Editorial de La Jornada
Tres atentados con coche bomba perpetrados ayer en la zona centro de Bagdad, capital de Irak, dejaron como saldo al menos 40 muertos y más de 200 heridos. Estos ataques cierran un fin de semana particularmente violento en territorio iraquí: el pasado viernes, un escuadrón que portaba uniformes militares, similares a los del ejército de ese país, asaltó un pueblo agrícola ubicado en el sur de Bagdad y mató a 25 personas; ayer mismo, otro coche bomba estalló en el barrio bagdadí de Sadiya, en tanto dos proyectiles de mortero cayeron en la Zona Verde de esa capital, un barrio-búnker en el que se localizan los principales edificios gubernamentales y las embajadas de Estados Unidos y el Reino Unido.
Los hechos referidos ponen de manifiesto el carácter absurdo e insostenible de la aventura bélica neocolonial que Washington y sus aliados mantienen en ese país árabe desde hace siete años, periodo en el que han perdido la vida más de 4 mil 300 soldados estadunidenses y centenares de miles de civiles iraquíes inocentes; se han registrado pérdidas materiales incalculables y se han extendido en la población iraquí el sufrimiento y la zozobra generalizados. En ese tiempo, las naciones invasoras han asistido al desgaste sostenido de sus tropas en aquella nación árabe, sin que éstas hayan contribuido a mejorar la seguridad y la estabilidad internas: antes bien, se han erigido en factor de descontento para la población, y en multiplicador de la violencia y la inseguridad. El fracaso de los supuestos intentos de Washington por pacificar ese país resulta doblemente exasperante si se toma en cuenta que la presencia militar de tropas estadunidenses en Irak es producto de una invasión basada en falsedades –como la supuesta existencia de armas de destrucción masiva– y emprendida a contrapelo de la legalidad internacional y del rechazo generalizado de la opinión pública mundial.
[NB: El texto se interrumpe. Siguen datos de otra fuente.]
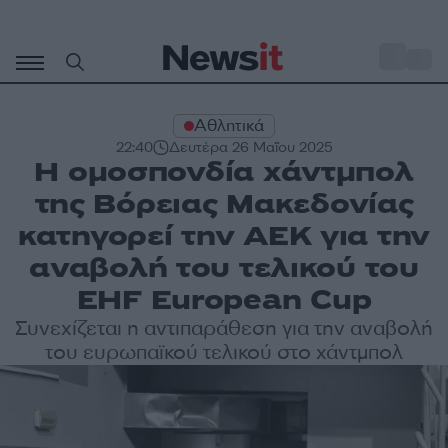
Μετάβαση
σε
o
33
περιεχόμενο
Αθλητικά
22:40
Δευτέρα 26 Μαΐου 2025
Η ομοσπονδία χάντμπολ
της Βόρειας Μακεδονίας
κατηγορεί την ΑΕΚ για την
αναβολή του τελικού του
EHF European Cup
Συνεχίζεται η αντιπαράθεση για την αναβολή
του ευρωπαϊκού τελικού στο χάντμπολ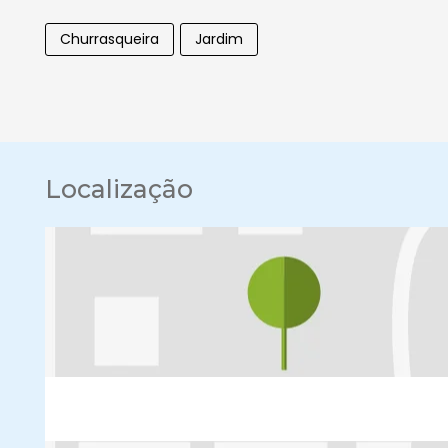
Churrasqueira
Jardim
Localização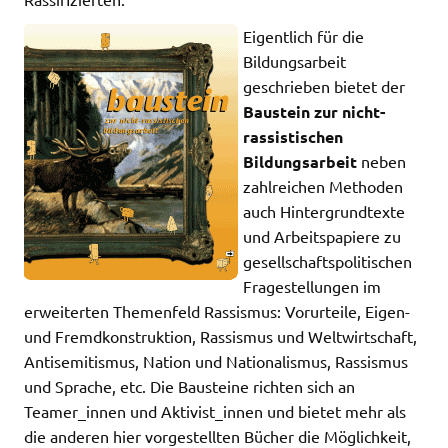
Eigentlich für die
Bildungsarbeit
geschrieben bietet der
Baustein zur nicht-
rassistischen
Bildungsarbeit
neben
zahlreichen Methoden
auch Hintergrundtexte
und Arbeitspapiere zu
gesellschaftspolitischen
Fragestellungen im
erweiterten Themenfeld Rassismus: Vorurteile, Eigen-
und Fremdkonstruktion, Rassismus und Weltwirtschaft,
Antisemitismus, Nation und Nationalismus, Rassismus
und Sprache, etc. Die Bausteine richten sich an
Teamer_innen und Aktivist_innen und bietet mehr als
die anderen hier vorgestellten Bücher die Möglichkeit,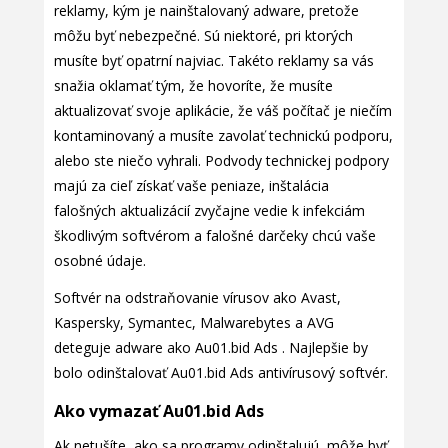
reklamy, kým je nainštalovaný adware, pretože
môžu byť nebezpečné. Sú niektoré, pri ktorých
musíte byť opatrní najviac. Takéto reklamy sa vás
snažia oklamať tým, že hovoríte, že musíte
aktualizovať svoje aplikácie, že váš počítač je niečím
kontaminovaný a musíte zavolať technickú podporu,
alebo ste niečo vyhrali. Podvody technickej podpory
majú za cieľ získať vaše peniaze, inštalácia
falošných aktualizácií zvyčajne vedie k infekciám
škodlivým softvérom a falošné darčeky chcú vaše
osobné údaje.
Softvér na odstraňovanie vírusov ako Avast,
Kaspersky, Symantec, Malwarebytes a AVG
deteguje adware ako Au01.bid Ads . Najlepšie by
bolo odinštalovať Au01.bid Ads antivírusový softvér.
Ako vymazať Au01.bid Ads
Ak netušíte, ako sa programy odinštalujú, môže byť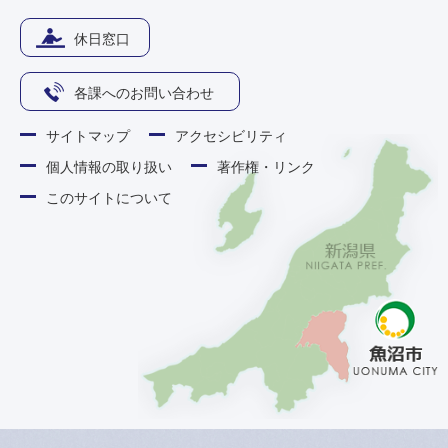
休日窓口
各課へのお問い合わせ
サイトマップ
アクセシビリティ
個人情報の取り扱い
著作権・リンク
このサイトについて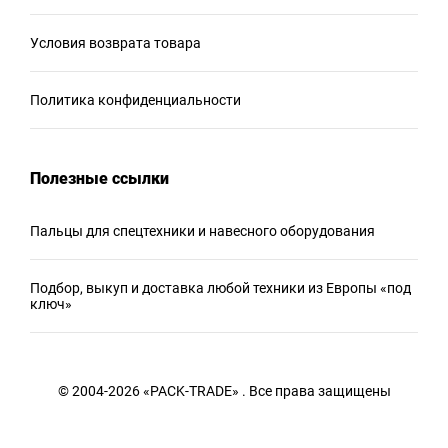
Условия возврата товара
Политика конфиденциальности
Полезные ссылки
Пальцы для спецтехники и навесного оборудования
Подбор, выкуп и доставка любой техники из Европы «под
ключ»
© 2004-2026 «PACK-TRADE» . Все права защищены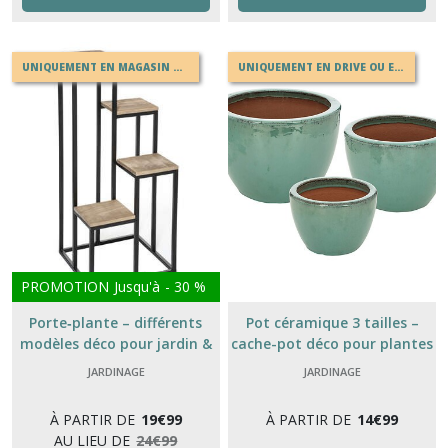
UNIQUEMENT EN MAGASIN OU EN DRIVE
UNIQUEMENT EN DRIVE OU EN MAGASIN
PROMOTION
Jusqu'à
-
30
%
Porte‑plante – différents
Pot céramique 3 tailles –
modèles déco pour jardin &
cache-pot déco pour plantes
intérieur
JARDINAGE
JARDINAGE
À PARTIR DE
19
€
99
À PARTIR DE
14
€
99
AU LIEU DE
24
€
99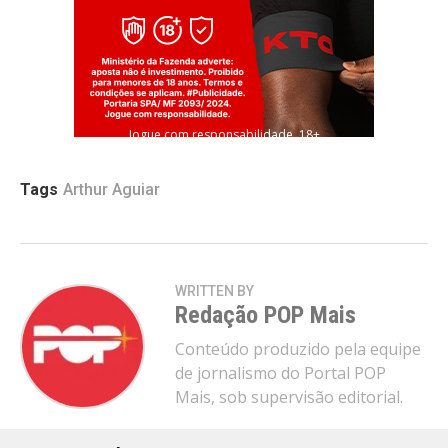
Jogue com responsabilidade. 18+
Tags
Arthur Aguiar
WRITTEN BY
Redação POP Mais
Conteúdo produzido pela equipe
de jornalismo do Portal POP
Mais, sob supervisão editorial.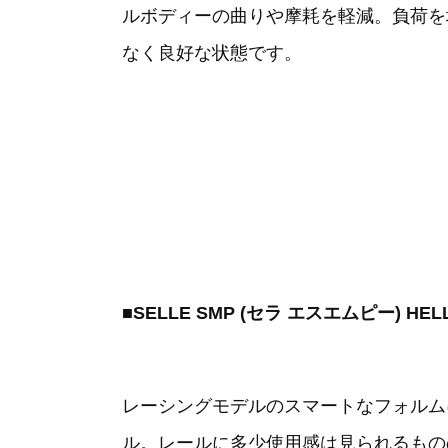
ルボディーの曲りや摩耗を軽減。負荷を
なく良好な状態です。
■SELLE SMP (セラ エスエムピー) HE
レーシングモデルのスマートなフォルム
ル。レールに多少使用感は見られるもの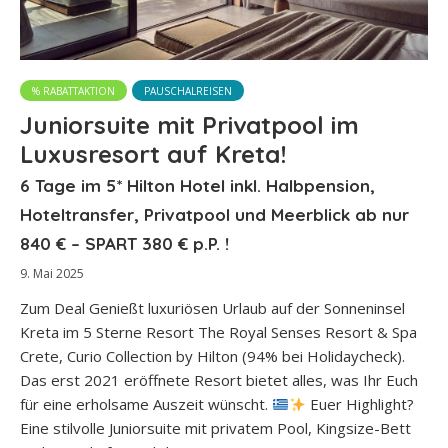
% RABATTAKTION
PAUSCHALREISEN
Juniorsuite mit Privatpool im
Luxusresort auf Kreta!
6 Tage im 5* Hilton Hotel inkl. Halbpension,
Hoteltransfer, Privatpool und Meerblick ab nur
840 € – SPART 380 € p.P. !
9. Mai 2025
Zum Deal Genießt luxuriösen Urlaub auf der Sonneninsel
Kreta im 5 Sterne Resort The Royal Senses Resort & Spa
Crete, Curio Collection by Hilton (94% bei Holidaycheck).
Das erst 2021 eröffnete Resort bietet alles, was Ihr Euch
für eine erholsame Auszeit wünscht.
Euer Highlight?
Eine stilvolle Juniorsuite mit privatem Pool, Kingsize-Bett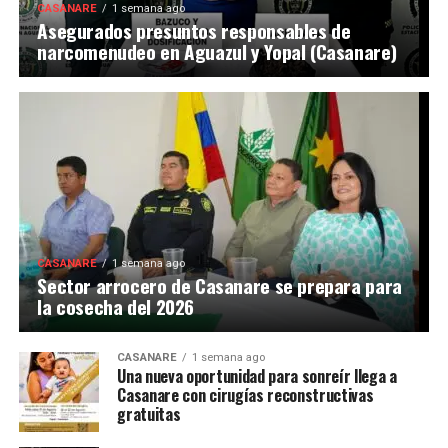
CASANARE
1 semana ago
Asegurados presuntos responsables de
narcomenudeo en Aguazul y Yopal (Casanare)
CASANARE
1 semana ago
Sector arrocero de Casanare se prepara para
la cosecha del 2026
CASANARE
1 semana ago
Una nueva oportunidad para sonreír llega a
Casanare con cirugías reconstructivas
gratuitas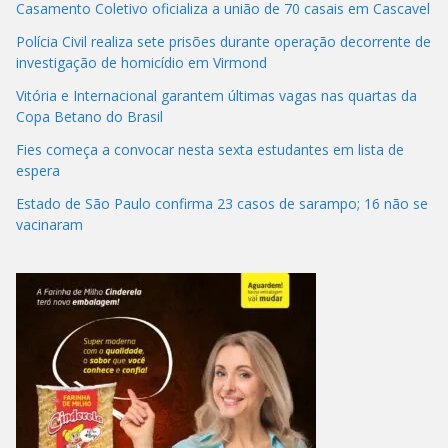
Casamento Coletivo oficializa a união de 70 casais em Cascavel
Polícia Civil realiza sete prisões durante operação decorrente de
investigação de homicídio em Virmond
Vitória e Internacional garantem últimas vagas nas quartas da
Copa Betano do Brasil
Fies começa a convocar nesta sexta estudantes em lista de
espera
Estado de São Paulo confirma 23 casos de sarampo; 16 não se
vacinaram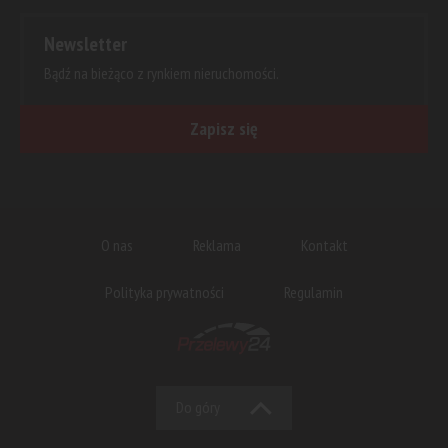
Newsletter
Bądź na bieżąco z rynkiem nieruchomości.
Zapisz się
O nas
Reklama
Kontakt
Polityka prywatności
Regulamin
Do góry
El signo irracional de las cruzadas militares de Washington puede verse también en Afganistán, país en el cual persiste una confrontación bélica letal para las tropas invasoras y para civiles inocentes, y que se ha revelado como una trampa para la presidencia de Barack Obama, quien, presionado por los integrantes del complejo militar-industrial estadunidense y por los halcones de Washington, ha accedido a ampliar la presencia militar de su país en esa nación centroasiática. Adicionalmente, en sus empeños por imponer una democracia electoral en Afganistán, Washington y sus aliados no sólo no han logrado dotar de legitimidad a las autoridades afganas –encabezadas por el impresentable Hamid Karzai, ex colaborador de la CIA y aliado de los señores de la guerra–, sino ahora tienen que enfrentar las críticas de éstas: baste señalar, como botón de muestra, lo dicho el pasado jueves por el propio Karzai, en el sentido de que Occidente ayudó a perpetrar un fraude masivo en las pasadas elecciones para debilitar su gobierno.
En suma, ante las consideraciones mencionadas, Washington tendría que comprender que lo procedente y necesario en ambos casos es sacar sus tropas a la brevedad, concluir con una invasión que no ha beneficiado a nadie –salvo a los poderosos intereses corporativos estadunidenses y europeos– y dar paso a gestiones internacionales de pacificación en ambas naciones, en el entendido de que ese proceso –al igual que la democratización, la secularización y la vigencia de las garantías individuales– no podrá ser impuesto por la vía militar, y tendrá que ser alcanzado exclusivamente por los habitantes de esos países.